++++ Dataset records

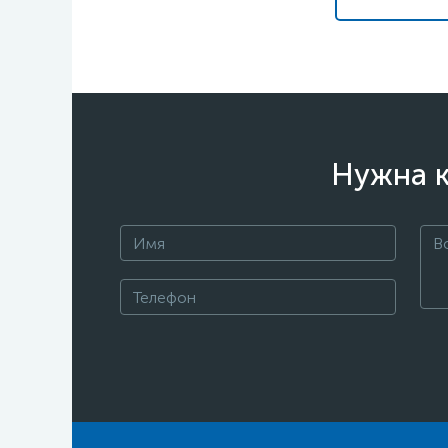
Нужна к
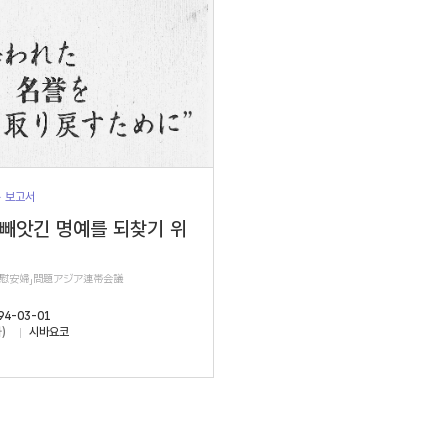
> 보고서
 빼앗긴 명예를 되찾기 위
軍慰安婦」問題アジア連帯会議
94-03-01
)
시바요코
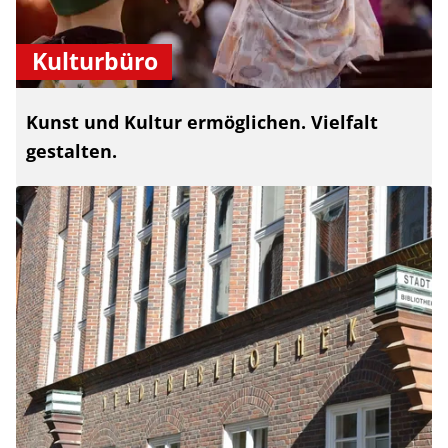
Kulturbüro
Kunst und Kultur ermöglichen. Vielfalt
gestalten.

++++++++

__Task goal__:
The output should consist only of the lines from the one with "Kunst und Kultur ermöglichen. Vielfalt" through the final line of the records above, exactly.

__Answer to this exercise__:
Kunst und Kultur ermöglichen. Vielfalt
gestalten.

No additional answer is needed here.